WORK TO BE COMPLETED: From the first line to the last, please print the entries exactly, omitting pictures.

Web page revision data:
★ ★ ★ ★ ★ ★ ★

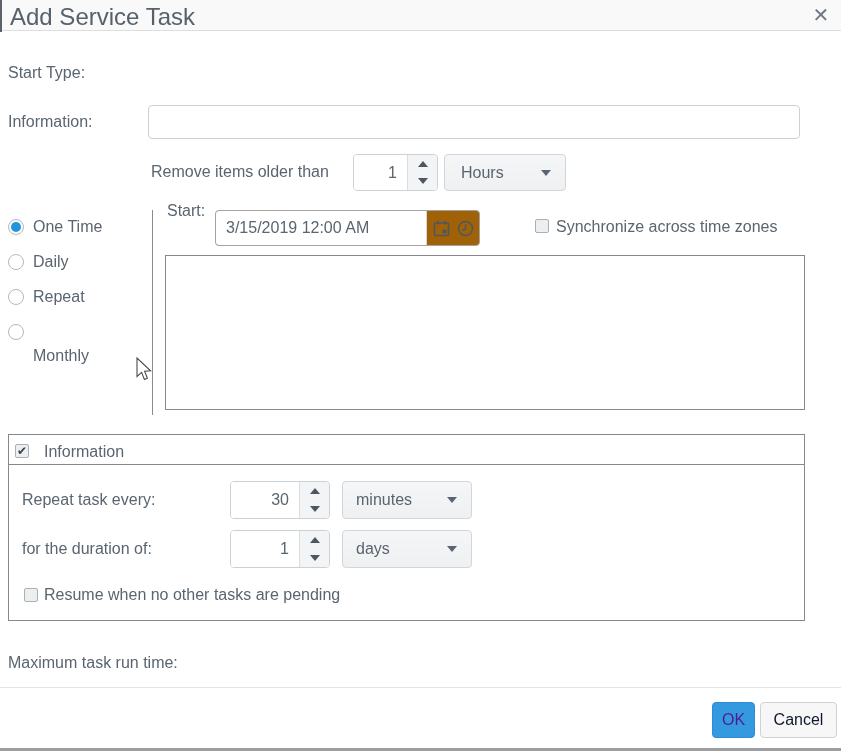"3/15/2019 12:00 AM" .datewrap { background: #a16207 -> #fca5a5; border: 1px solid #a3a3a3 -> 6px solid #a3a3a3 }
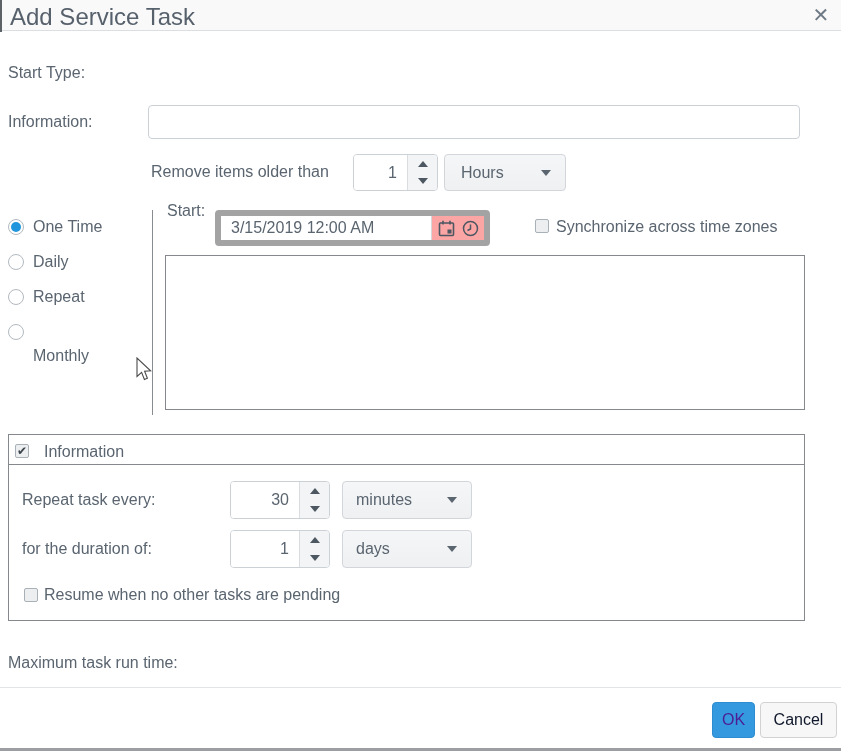"Repeat" div.lbl { text: Repeat -> Weekly }
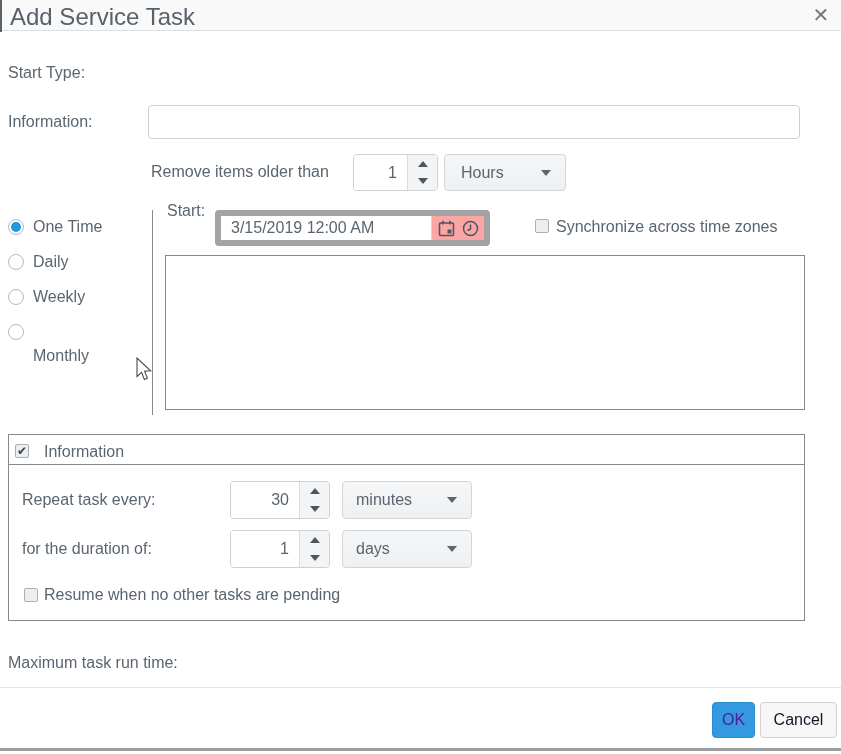"Monthly" div.lbl { margin-top: 24px -> none }
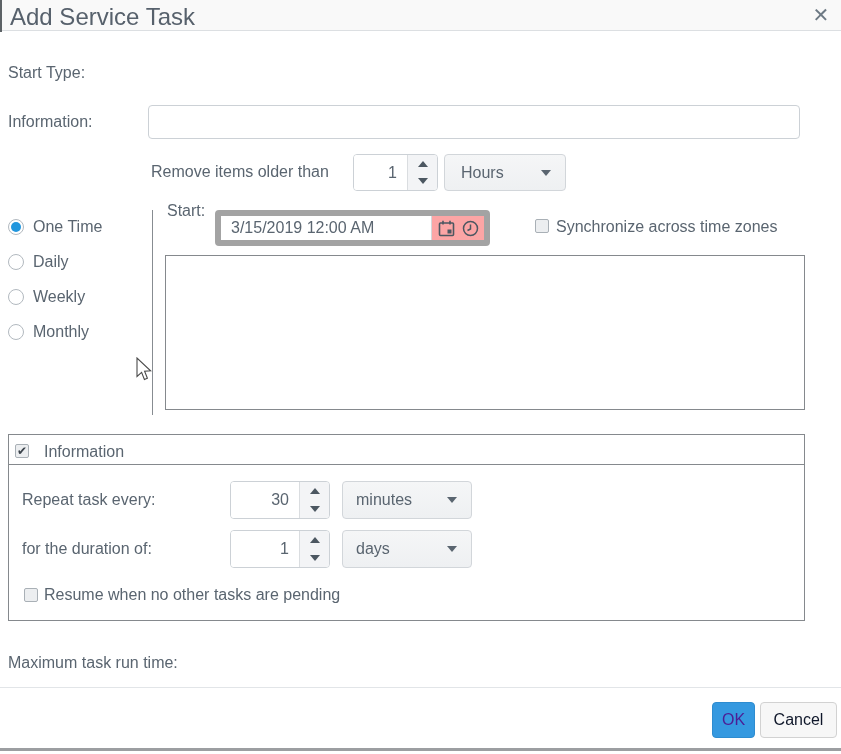"minutes" span.dd-text { text: minutes -> across }
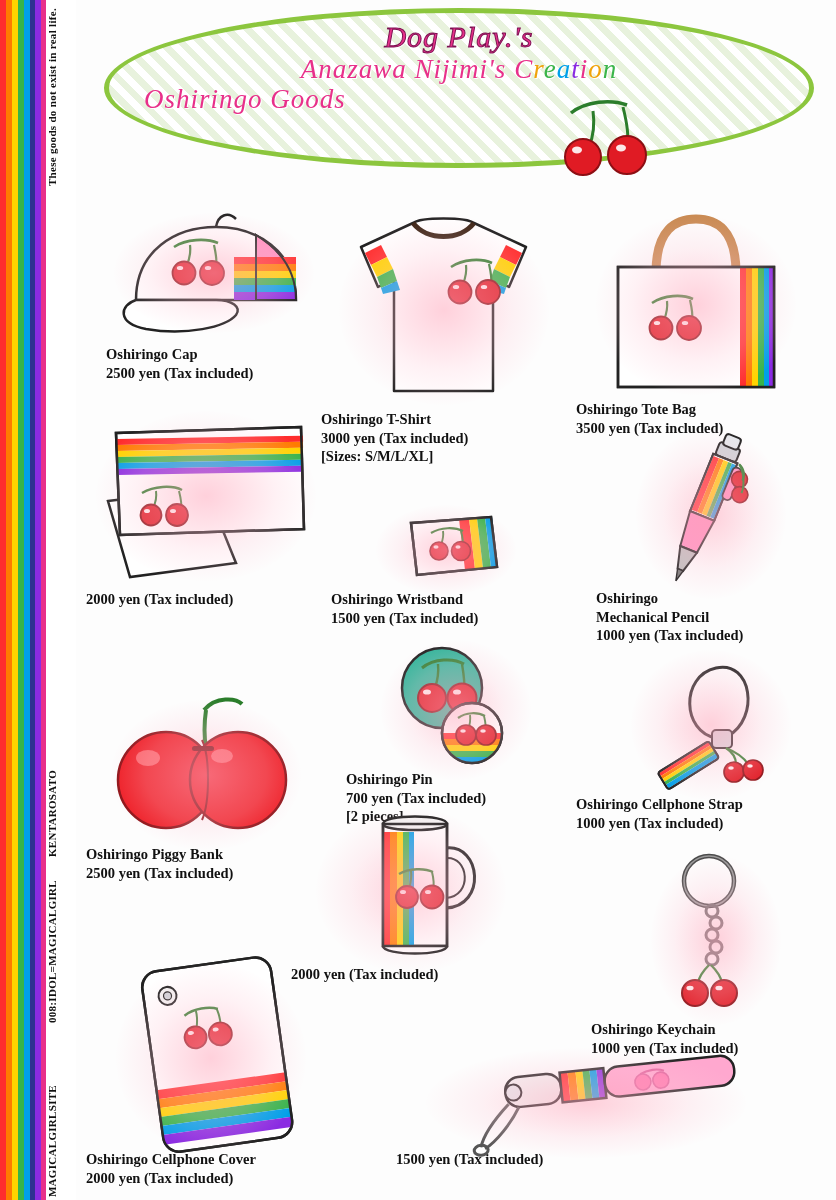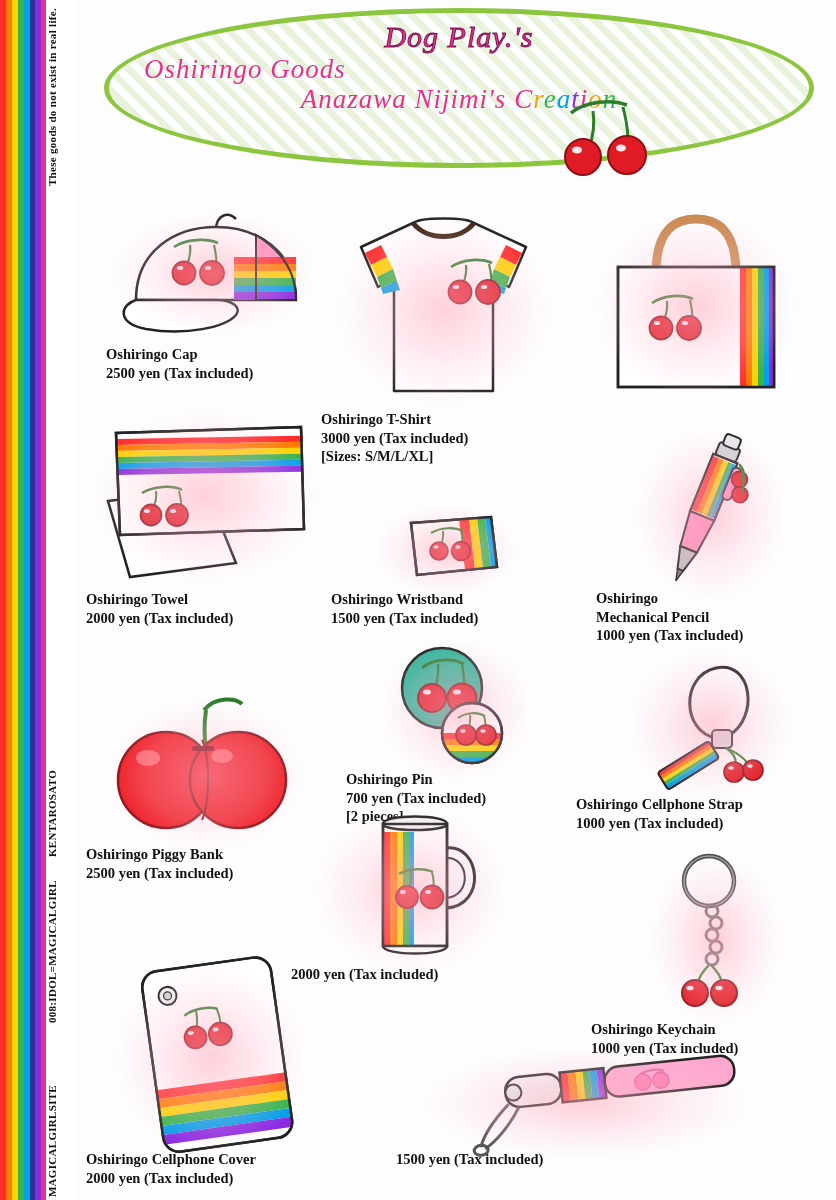"Oshiringo Goods" div.t-line { order: before "Anazawa Nijimi's Creation" -> after "Anazawa Nijimi's Creation" }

★ ★ ★ ★ ★ ★ ★

TASK RESULT:
"3/15/2019 12:00 AM" .datewrap { background: #a16207 -> #fca5a5; border: 1px solid #a3a3a3 -> 6px solid #a3a3a3 }
"Repeat" div.lbl { text: Repeat -> Weekly }
"Monthly" div.lbl { margin-top: 24px -> none }
"minutes" span.dd-text { text: minutes -> across }
"Oshiringo Goods" div.t-line { order: before "Anazawa Nijimi's Creation" -> after "Anazawa Nijimi's Creation" }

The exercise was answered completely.